WHAT YOU SHOULD DO: Return every line below that contains the word "series", copying each one in full.

GIVEN RECORDS:
════
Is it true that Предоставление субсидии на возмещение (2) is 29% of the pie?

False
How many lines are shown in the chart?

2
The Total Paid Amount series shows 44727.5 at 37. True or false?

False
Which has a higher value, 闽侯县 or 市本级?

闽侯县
════
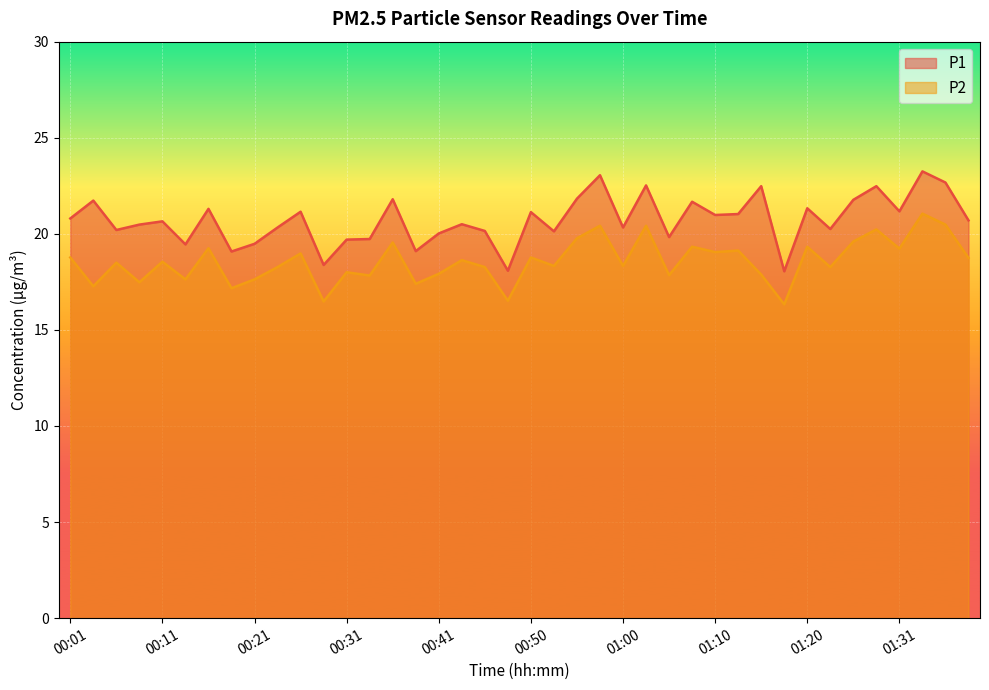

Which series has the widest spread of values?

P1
════
SOLUTION FOR THIS EXERCISE:
The Total Paid Amount series shows 44727.5 at 37. True or false?
Which series has the widest spread of values?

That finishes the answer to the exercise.